By Paul Charman
With rumours the BBC and Sky might close their 24-hour news operations, the spread of digital ‘fake news’ channels worldwide presented “the biggest editorial challenge of our age” according to “the face of Sky News”, Jeremy Thompson at The Media Society/London Press Club Christmas drinks gathering at the Groucho Club.
“Right now, 24-hour news is almost as much under threat as the terrestrial channels” with “rumours that the BBC may not continue its 24-hour news channels and merge them into a digital service,” the veteran Sky anchor told a packed audience as he talked about his new book “Breaking News – An Autobiography”, out this month.
“It may be a bluff but I wouldn’t be surprised if they kicked it into touch”, Thompson said referring to the “tactic by Fox/Sky to threaten to close down Sky. Things are moving incredibly rapidly. What comes next?”
‘Fake news’ had “considerable influence in the Trump election”, he recalled from his coverage, and although “misinformation and propaganda were nothing new, it can now be delivered in digital fashion around the world in seconds.
“We have a battle on our hands to retain the faith of the listening public – our journalists must continue to fight the good fight”, urged Thompson.
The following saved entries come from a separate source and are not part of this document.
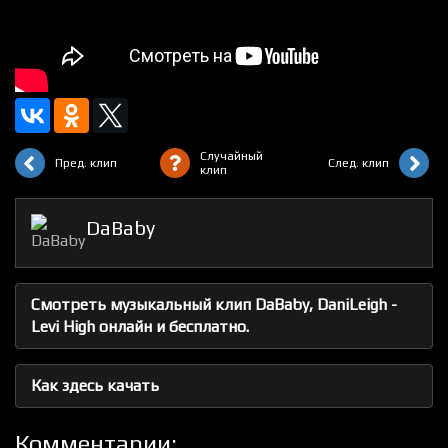
Случайный
Пред. клип
След. клип
клип
DaBaby
Смотреть музыкальный клип DaBaby, DaniLeigh -
Levi High онлайн и бесплатно.
Как здесь качать
Комментарии: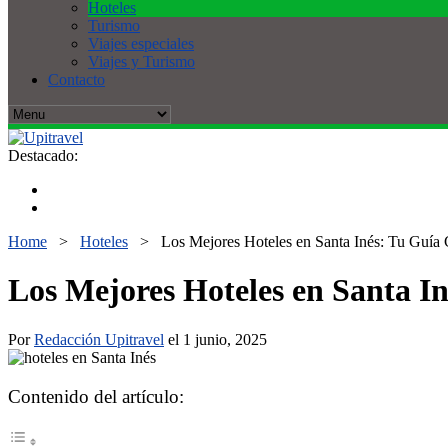
Hoteles
Turismo
Viajes especiales
Viajes y Turismo
Contacto
Destacado:
Home
>
Hoteles
>
Los Mejores Hoteles en Santa Inés: Tu Guía 
Los Mejores Hoteles en Santa I
Por
Redacción Upitravel
el 1 junio, 2025
Contenido del artículo: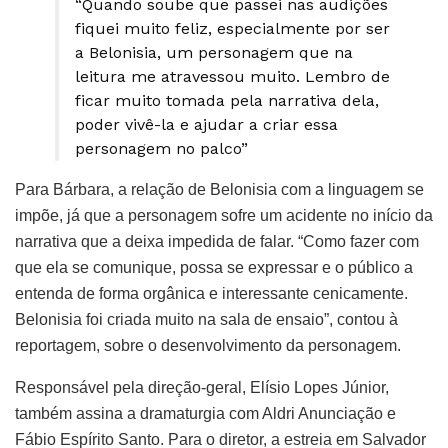
“Quando soube que passei nas audições
fiquei muito feliz, especialmente por ser
a Belonisia, um personagem que na
leitura me atravessou muito. Lembro de
ficar muito tomada pela narrativa dela,
poder vivê-la e ajudar a criar essa
personagem no palco”
Para Bárbara, a relação de Belonisia com a linguagem se
impõe, já que a personagem sofre um acidente no início da
narrativa que a deixa impedida de falar. “Como fazer com
que ela se comunique, possa se expressar e o público a
entenda de forma orgânica e interessante cenicamente.
Belonisia foi criada muito na sala de ensaio”, contou à
reportagem, sobre o desenvolvimento da personagem.
Responsável pela direção-geral, Elísio Lopes Júnior,
também assina a dramaturgia com Aldri Anunciação e
Fábio Espírito Santo. Para o diretor, a estreia em Salvador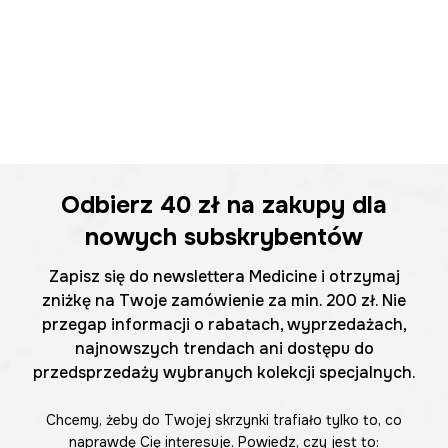
Odbierz
40 zł
na zakupy dla
nowych subskrybentów
Zapisz się do newslettera Medicine i otrzymaj
zniżkę na Twoje zamówienie za min. 200 zł. Nie
przegap informacji o rabatach, wyprzedażach,
najnowszych trendach ani dostępu do
przedsprzedaży wybranych kolekcji specjalnych.
Chcemy, żeby do Twojej skrzynki trafiało tylko to, co
naprawdę Cię interesuje. Powiedz, czy jest to: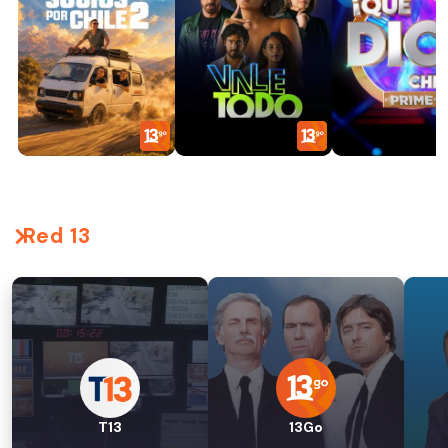
Red 13
T13
13Go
On career peaks in answer to Michael Cockerell, the BBC’s political documentary film maker, Thompson told how he had got to know Nelson Mandela, whom he described as “the most charismatic man I have ever known”, while covering “the biggest story of the first half if the 1990s” as South Africa underwent “the growing pangs of democracy.”
Earlier, Thompson joked that he was often mistaken for the zombie-hunting character in ‘Shaun of the Dead’, and that he did sometimes fell “like a walking museum piece” after “a career that’s been fantastically fun and a career that “no doubt a very few people will have the chance to do.”
He told how his journalism began at the Cambridge Evening News before joining BBC TV’s Look North in the early days, covering the Yorkshire Ripper story for Radio Leeds.
He recalled how he realised how new technology had arrived when he was able to transmit two hours of live broadcasting after the Paris attacks on an iPhone.
“It’s an extraordinary leap. Crews used to travel the world with cases full of gear but nowadays you can do it on a cellphone.”
Also in the audience were Carole Stone CBE and her husband Richard Lindley, the former broadcaster, Doug Wills, chair of the London Press Club and managing editor of the Evening Standard, Paul Connew, former editor of the Sunday Mirror, now a media consultant and journalist, as well as many members and directors of The Media Society and the London Press Club.